I need to perform a large number (say thousands) of fetch calls with different filters on the same srcType to create a data set and train a Machine Learning model on top of that. I can do this in python with a for loop, but that takes too long. How can I use the JSMapReduce API to perform these fetch calls in parallel?


#2

You can define a JSMapReduceSpec, and pass a map function to it. You can also leverage the all purpose type JSData to store the results of the fetches done in MR way. Here is an example:

You can initialize instances of the generic type JSData with id being the experimentName appended by each filter from the list of filters stored in filter_array. experimentName will later be used for easy querying of the results. This can be done using the script below from Jupyter Notebook or a similar one from workbench:

JSDataObjs = []
for f in filter_array:
    JSDataObjs.append({"id":"myExperiment_"+f, "data":None})
c3.JSData.upsertBatch(JSDataObjs)

you can check that these objects are created on type JSData using the following fetch call:

c3.grid(c3.JSData.fetch(filter="contains(id, 'myExperiment_')"))

You can now define the JSMapReduceSpec which defines the MapReduce job to be performed.

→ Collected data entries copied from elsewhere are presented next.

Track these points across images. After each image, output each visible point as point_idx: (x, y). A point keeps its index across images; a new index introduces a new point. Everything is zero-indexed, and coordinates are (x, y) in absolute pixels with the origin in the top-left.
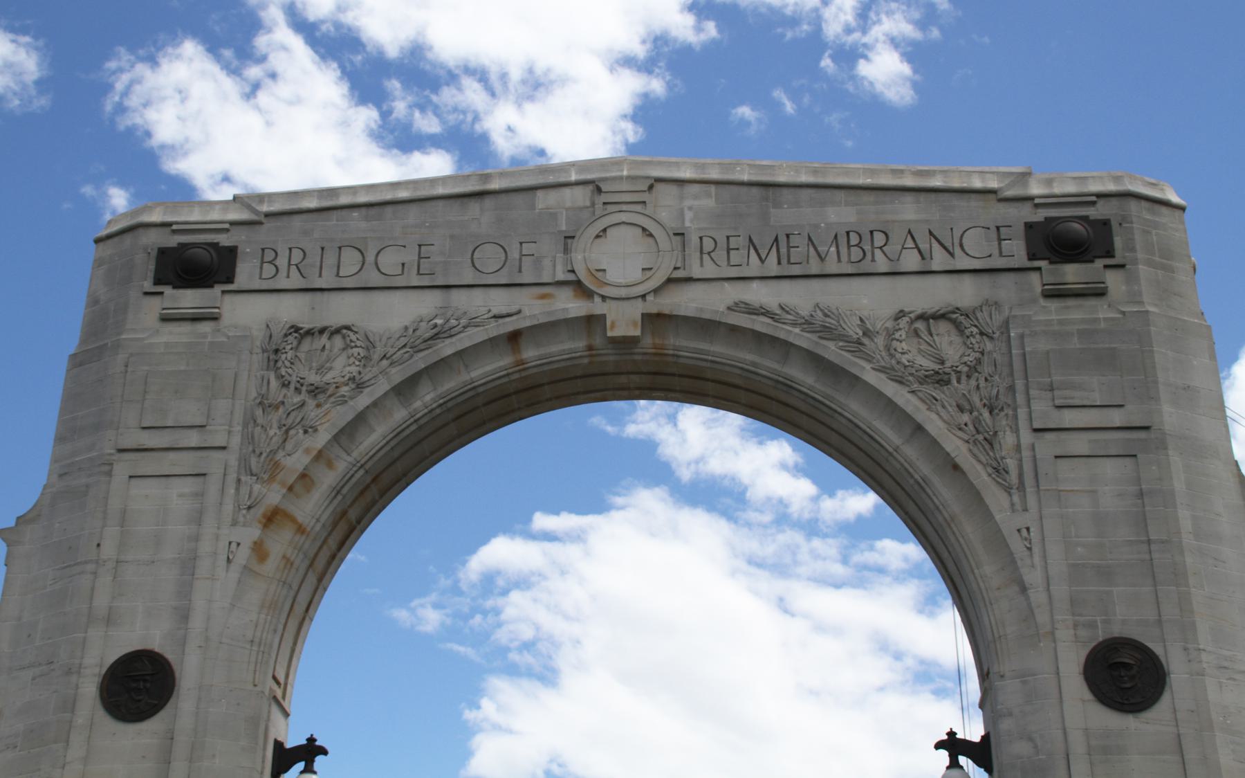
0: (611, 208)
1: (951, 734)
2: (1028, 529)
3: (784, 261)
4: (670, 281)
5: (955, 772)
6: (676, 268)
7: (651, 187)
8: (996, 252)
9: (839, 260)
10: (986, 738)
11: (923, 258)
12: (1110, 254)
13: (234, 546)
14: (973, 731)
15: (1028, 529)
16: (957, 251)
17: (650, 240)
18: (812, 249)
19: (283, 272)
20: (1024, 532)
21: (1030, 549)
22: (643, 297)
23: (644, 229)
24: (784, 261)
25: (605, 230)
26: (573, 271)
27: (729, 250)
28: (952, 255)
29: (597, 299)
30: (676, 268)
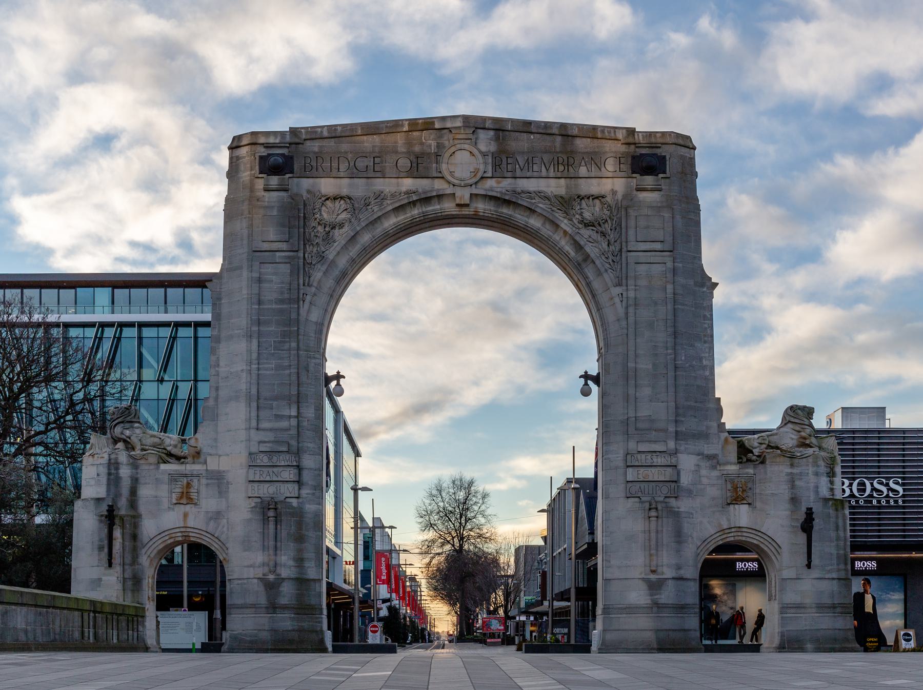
0: (456, 142)
1: (586, 372)
2: (622, 294)
3: (531, 170)
4: (482, 178)
5: (586, 386)
6: (485, 172)
7: (474, 132)
8: (618, 170)
9: (554, 171)
10: (599, 374)
11: (588, 171)
12: (664, 172)
13: (305, 295)
14: (594, 371)
15: (622, 294)
16: (603, 169)
17: (473, 157)
18: (543, 165)
19: (314, 169)
20: (620, 295)
21: (622, 301)
22: (471, 185)
23: (471, 152)
24: (531, 170)
25: (454, 153)
26: (440, 172)
27: (507, 164)
28: (600, 169)
29: (452, 186)
30: (485, 172)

spec = c3.JSMapReduceSpec(
        targetType = {'typeName':"JSData"},
        include= "id",
        filter="contains(id,'myExperiment_')",
        limit= -1, 
        batchSize= 100,
        map = "function map(batch, objs, job) { if(objs && objs.size()>0) {var ids = objs.pluck('id'); for (var i = 0; i < ids.length; i++) {var gnc = GridNodeCriticality.fetch({filter:   ids[i].split('Experiment_')[1], limit:-1, include: 'criticalityCode,level,nodeType,qualityOfServiceImpact'}); JSData.upsert({'id':  ids[i], 'data':gnc }); }}}"
       )

As an example, this map function picks the ids of the JSData in each batch, extracts the filter from the id, uses the filters in a fetch call, stores the fetch results in a variable called gnc, and upserts the results back into the JSData type corresponding to the right id.

Now you can kick off the MR job using:

c3.JS.mapReduce(spec)

results from your fetch calls will be then upserted into the JSData type which you can later retrieve with 1 fetch call such as:

result = c3.grid(c3.JSData.fetch(filter="contains(id, 'myExperiment_')", include:"id, data"))

After some hopefully quick parsing of the result object, Your dataset will be ready to be used for Machine Learning training.